The purpose of this study was to investigate the xylem anatomy and hydraulic characteristics of the mangrove Laguncularia racemosa grown under contrasting salinities. The study addressed the hypothesis that, at high salinity, water transport capacity may decrease in association with higher water use efficiency. Plants were grown in media to which 0, 15 and 30 NaCl was added. Vessel density and diameter were determined in transverse sections of stem and midrib leaves in terminal shoots, and hydraulic parameters were measured. In stems, the vessel density increased with salinity, while the anatomical diameter (d(a)) and hydraulic diameter (d(h)) declined; in leaves, these parameters remained unchanged with salinity. Huber value and hydraulic and specific conductivities decreased with salinity. Leaf blade resistance increased with salinity and represented the largest fraction of twig resistance. Xylem anatomy and leaf tissue of L. racemosa appeared to be modulated by salinity, which led to a coordinated decline in hydraulic properties as salinity increased. Therefore, these structural changes would reflect functional water use characteristics of leaves under salinity.

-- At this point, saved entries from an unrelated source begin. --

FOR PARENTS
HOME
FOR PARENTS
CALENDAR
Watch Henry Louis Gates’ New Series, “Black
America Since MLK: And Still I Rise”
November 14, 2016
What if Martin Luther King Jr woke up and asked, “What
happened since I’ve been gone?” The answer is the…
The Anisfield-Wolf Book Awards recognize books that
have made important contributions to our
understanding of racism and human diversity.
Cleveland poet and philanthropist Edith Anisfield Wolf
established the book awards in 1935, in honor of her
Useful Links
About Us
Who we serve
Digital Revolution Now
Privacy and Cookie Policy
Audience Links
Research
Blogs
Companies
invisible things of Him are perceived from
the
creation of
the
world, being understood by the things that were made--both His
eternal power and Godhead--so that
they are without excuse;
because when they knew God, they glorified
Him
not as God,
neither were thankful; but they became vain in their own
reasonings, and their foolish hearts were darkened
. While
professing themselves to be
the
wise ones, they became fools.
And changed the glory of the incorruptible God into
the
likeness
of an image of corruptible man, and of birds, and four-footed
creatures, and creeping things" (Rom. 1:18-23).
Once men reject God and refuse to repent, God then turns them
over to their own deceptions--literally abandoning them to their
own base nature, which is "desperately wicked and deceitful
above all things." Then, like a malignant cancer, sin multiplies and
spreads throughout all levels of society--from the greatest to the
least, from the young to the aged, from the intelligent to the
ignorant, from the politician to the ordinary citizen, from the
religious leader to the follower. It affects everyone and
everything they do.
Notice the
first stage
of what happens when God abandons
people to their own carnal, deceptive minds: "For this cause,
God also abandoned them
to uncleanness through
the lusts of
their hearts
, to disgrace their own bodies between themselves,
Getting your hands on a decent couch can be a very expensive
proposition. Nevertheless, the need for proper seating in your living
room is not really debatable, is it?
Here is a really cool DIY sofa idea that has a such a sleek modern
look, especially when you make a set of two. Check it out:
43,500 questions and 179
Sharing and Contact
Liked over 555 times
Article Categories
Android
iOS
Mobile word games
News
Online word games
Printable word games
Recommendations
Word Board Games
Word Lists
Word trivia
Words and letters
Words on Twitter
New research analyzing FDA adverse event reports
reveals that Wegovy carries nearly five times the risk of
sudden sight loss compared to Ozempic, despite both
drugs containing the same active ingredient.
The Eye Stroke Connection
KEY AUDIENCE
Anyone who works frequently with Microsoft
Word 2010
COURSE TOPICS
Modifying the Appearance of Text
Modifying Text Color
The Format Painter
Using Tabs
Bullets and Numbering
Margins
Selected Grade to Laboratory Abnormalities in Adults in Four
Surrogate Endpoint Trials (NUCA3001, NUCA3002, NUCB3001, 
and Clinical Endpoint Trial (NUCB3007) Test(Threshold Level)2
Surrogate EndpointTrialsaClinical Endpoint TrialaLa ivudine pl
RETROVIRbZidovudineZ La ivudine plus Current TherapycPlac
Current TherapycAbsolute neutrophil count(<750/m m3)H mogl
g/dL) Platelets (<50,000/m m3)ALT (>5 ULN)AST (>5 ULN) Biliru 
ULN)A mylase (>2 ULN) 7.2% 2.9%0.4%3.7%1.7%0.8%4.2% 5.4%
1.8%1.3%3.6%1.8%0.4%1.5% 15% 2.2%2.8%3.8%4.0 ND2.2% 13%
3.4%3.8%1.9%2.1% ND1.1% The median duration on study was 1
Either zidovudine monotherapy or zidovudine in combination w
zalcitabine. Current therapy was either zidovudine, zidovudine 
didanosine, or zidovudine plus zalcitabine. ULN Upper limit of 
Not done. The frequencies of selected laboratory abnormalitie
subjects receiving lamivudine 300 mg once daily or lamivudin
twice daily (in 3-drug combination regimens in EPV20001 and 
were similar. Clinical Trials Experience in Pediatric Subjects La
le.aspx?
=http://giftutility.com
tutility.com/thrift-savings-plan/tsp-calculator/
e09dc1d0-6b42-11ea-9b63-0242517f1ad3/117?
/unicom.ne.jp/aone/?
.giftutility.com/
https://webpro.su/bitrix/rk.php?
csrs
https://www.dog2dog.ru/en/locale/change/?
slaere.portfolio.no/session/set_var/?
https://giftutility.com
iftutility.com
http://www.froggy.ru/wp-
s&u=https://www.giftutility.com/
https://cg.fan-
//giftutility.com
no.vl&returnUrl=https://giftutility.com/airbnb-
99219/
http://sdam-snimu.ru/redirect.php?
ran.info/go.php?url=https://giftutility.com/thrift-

Leaf gas exchange characteristics of three neotropical mangrove species in response to varying hydroperiod.

We determined how different hydroperiods affected leaf gas exchange characteristics of greenhouse-grown seedlings (2002) and saplings (2003) of the mangrove species Avicennia germinans (L.) Stearn., Laguncularia racemosa (L.) Gaertn. f., and Rhizophora mangle L. Hydroperiod treatments included no flooding (unflooded), intermittent flooding (intermittent), and permanent flooding (flooded). Plants in the intermittent treatment were measured under both flooded and drained states and compared separately. In the greenhouse study, plants of all species maintained different leaf areas in the contrasting hydroperiods during both years. Assimilation-light response curves indicated that the different hydroperiods had little effect on leaf gas exchange characteristics in either seedlings or saplings. However, short-term intermittent flooding for between 6 and 22 days caused a 20% reduction in maximum leaf-level carbon assimilation rate, a 51% lower light requirement to attain 50% of maximum assimilation, and a 38% higher demand from dark respiration. Although interspecific differences were evident for nearly all measured parameters in both years, there was little consistency in ranking of the interspecific responses. Species by hydroperiod interactions were significant only for sapling leaf area. In a field study, R. mangle saplings along the Shark River in the Everglades National Park either demonstrated no significant effect or slight enhancement of carbon assimilation and water-use efficiency while flooded. We obtained little evidence that contrasting hydroperiods affect leaf gas exchange characteristics of mangrove seedlings or saplings over long time intervals; however, intermittent flooding may cause short-term depressions in leaf gas exchange. The resilience of mangrove systems to flooding, as demonstrated in the permanently flooded treatments, will likely promote photosynthetic and morphological adjustment to slight hydroperiod shifts in many settings.